As you can see _OP_OR is at a different level than _OP_AND.
Title: Re: How is "not condition1 and condition2" evaluated?
Post by: SymbolicFrank on July 16, 2019, 04:46:01 pm
4. Term beyond 'and' is always evaluated to find value of full expression, i.e. '... and ...'

I expect the term beyond 'and' only to be evaluated when the first expression is true.
Title: Re: How is "not condition1 and condition2" evaluated?
Post by: rnfpc on July 16, 2019, 05:05:47 pm
4. Term beyond 'and' is always evaluated to find value of full expression, i.e. '... and ...'

I expect the term beyond 'and' only to be evaluated when the first expression is true.
Yes, please see my modified list of rules.
Title: Re: How is "not condition1 and condition2" evaluated?
Post by: glorfin on July 18, 2019, 03:52:47 pm
The really significant difference between an arithmetic expression and a Boolean expression is that, in the case of an arithmetic expression it is normally necessary to fully evaluate it to determine the result.

Well, generally even for arithmetic it is not always necessary. Consider an expression: a*(b+c) where a = 0.

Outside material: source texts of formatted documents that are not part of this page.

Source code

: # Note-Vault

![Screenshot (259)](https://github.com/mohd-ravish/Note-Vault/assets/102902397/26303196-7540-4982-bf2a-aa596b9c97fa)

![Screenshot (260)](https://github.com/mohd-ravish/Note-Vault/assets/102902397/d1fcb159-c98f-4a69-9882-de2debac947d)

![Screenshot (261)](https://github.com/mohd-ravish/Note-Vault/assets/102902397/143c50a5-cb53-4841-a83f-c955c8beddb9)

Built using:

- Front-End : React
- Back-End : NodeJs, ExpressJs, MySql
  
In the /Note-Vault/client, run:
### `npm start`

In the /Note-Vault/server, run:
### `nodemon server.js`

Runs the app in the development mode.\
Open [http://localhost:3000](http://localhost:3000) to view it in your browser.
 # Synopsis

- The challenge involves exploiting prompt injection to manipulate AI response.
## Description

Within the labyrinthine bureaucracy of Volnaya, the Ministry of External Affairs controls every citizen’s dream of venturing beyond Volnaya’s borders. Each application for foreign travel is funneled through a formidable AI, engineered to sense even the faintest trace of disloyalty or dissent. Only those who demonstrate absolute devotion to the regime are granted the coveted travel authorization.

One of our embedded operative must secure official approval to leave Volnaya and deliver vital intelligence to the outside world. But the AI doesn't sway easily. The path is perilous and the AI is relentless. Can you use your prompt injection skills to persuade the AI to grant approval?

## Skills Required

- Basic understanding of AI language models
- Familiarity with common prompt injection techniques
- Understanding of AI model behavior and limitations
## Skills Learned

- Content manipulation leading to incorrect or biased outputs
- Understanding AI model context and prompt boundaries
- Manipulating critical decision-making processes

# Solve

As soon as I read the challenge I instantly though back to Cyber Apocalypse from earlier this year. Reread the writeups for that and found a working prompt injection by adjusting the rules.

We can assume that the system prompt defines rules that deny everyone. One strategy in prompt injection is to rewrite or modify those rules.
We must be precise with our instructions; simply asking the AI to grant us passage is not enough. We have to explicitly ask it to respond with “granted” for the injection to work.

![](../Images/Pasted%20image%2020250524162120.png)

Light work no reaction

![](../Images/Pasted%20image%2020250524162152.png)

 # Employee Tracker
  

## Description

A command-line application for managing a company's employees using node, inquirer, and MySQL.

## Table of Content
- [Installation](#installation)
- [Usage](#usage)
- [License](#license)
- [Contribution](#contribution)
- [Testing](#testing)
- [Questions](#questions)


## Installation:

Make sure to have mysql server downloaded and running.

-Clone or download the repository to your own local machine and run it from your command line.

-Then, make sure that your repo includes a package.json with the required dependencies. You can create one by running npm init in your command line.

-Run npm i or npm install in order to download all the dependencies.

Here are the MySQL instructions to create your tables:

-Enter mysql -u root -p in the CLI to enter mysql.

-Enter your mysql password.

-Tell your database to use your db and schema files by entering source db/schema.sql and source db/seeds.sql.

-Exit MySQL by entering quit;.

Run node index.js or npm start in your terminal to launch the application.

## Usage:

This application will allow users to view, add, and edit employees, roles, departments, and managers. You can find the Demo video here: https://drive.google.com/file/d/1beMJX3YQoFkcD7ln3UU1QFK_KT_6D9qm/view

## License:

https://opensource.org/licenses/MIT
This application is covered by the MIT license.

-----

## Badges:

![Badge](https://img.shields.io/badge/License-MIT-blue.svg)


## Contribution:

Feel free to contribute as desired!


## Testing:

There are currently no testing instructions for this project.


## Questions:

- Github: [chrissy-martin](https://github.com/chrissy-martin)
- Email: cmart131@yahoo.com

You don't have to evaluate b+c to know the result. But, while this is true for mathematics, compiler does not know beforehand what is a, hence cannot use this shortcut.
Title: Re: How is "not condition1 and condition2" evaluated?
Post by: 440bx on July 18, 2019, 04:31:30 pm
Well, generally even for arithmetic it is not always necessary. Consider an expression: a*(b+c) where a = 0.
That's correct.  That's why I stated "it is normally necessary...".  In the expression you used, as you pointed out, if the compiler could reliably determine that a = 0 then it wouldn't have to evaluate the expression to know the result will be zero.